Eğri Ayrım

Hayaller ve planlar arasında bariz bir fark vardır.

Kişi, hayali için bir malzeme olarak kullanacağı şeyi, sevdiği ya da sempati beslediği şeylerin arasından bilinçsizce ve özenle seçer; hemen ardından hayalini kurgulamaya koyulur.

Bir şeyi arzuladığımız haliyle yeniden canlandırmak, hislerimizi uyandırır ve bu işlemin sonucunda hayalin hazzından bir tat alırız. O an, otomatik bir şekilde kurguladığımız hayalimizin, tam da istediğimiz kusursuzlukta gerçekleştiğini varsayar ve şimdi elimizde olan bu veriyi besler ya da ondan besleniriz.

Ancak planlamak daha zorlu ve bir nevi yıkıcıdır. İnsan, planını yapılandırırken, gözünün önünde duran tüm riskleri, tüm olumsuz koşulları, engelleri ve soyut hendekleri işin içerisine bilerek ve isteyerek dahil eder. Böylelikle de bu ihtimaller ordusu ile savaşmaya başlar ve bu savaş, başlamadan kaybedilecek türden, çetin bir savaştır. Hiçbir kılıç düşmanın etini yarmaz ve kuşanılan hiçbir zırh, alınan darbeleri engelleyecek kadar güçlü değildir.

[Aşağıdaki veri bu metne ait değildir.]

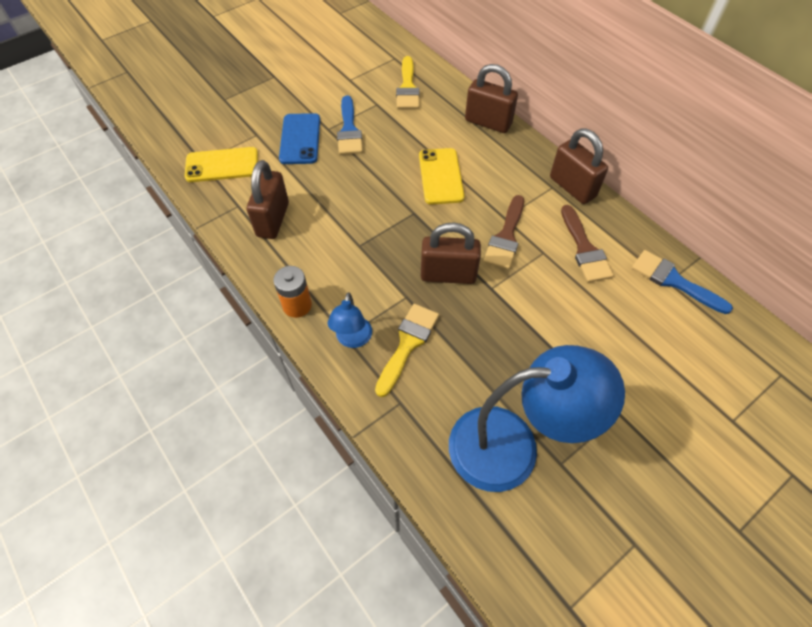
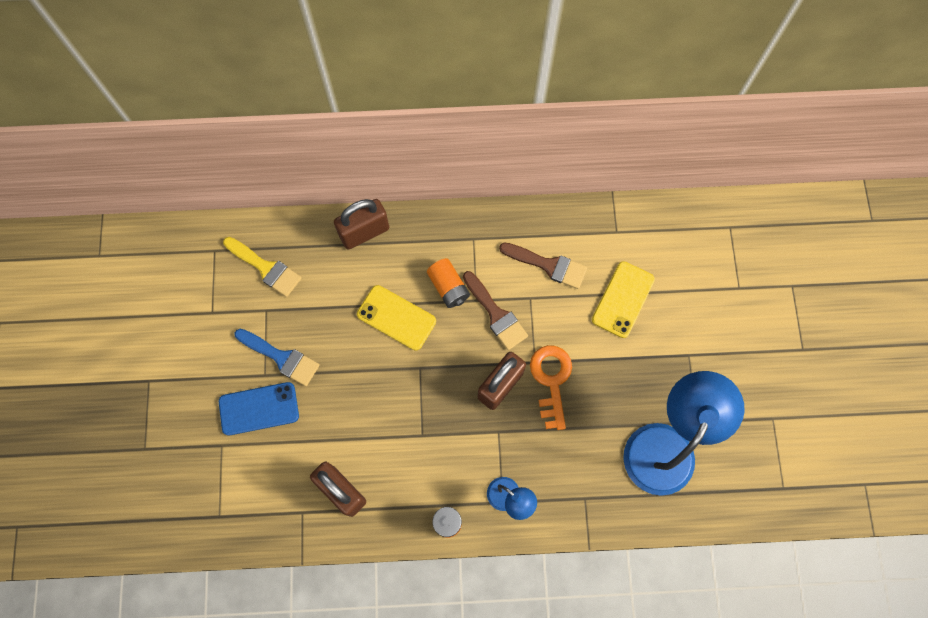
camera: 55 degrees left, 15 degrees up
yellow phone [185,147,258,182] -> yellow phone moved to [592,261,655,338]
blue phone [279,113,320,164] -> blue phone turned 45 degrees counterclockwise [219,382,299,436]
yellow brush [375,304,439,397] -> none
brown padlock [550,128,608,204] -> none
blue brush [632,250,733,314] -> none
none -> orange battery [427,258,470,308]
none -> orange key [530,345,572,430]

Böylesi bir savaşın sonunda, kişi kendini ihtimal ve gerçeklerle iç içe geçmiş şekilde, kanlar içerisinde yatarken bulur. Bu savaşın yetim bıraktığı iki küçük kardeş vardır: katledilmiş, parlak bir umut ve bozuk bir gerçeklik algısı. Doğurduğu ise bir kız vardır: bütünüyle hak edilmiş zafer.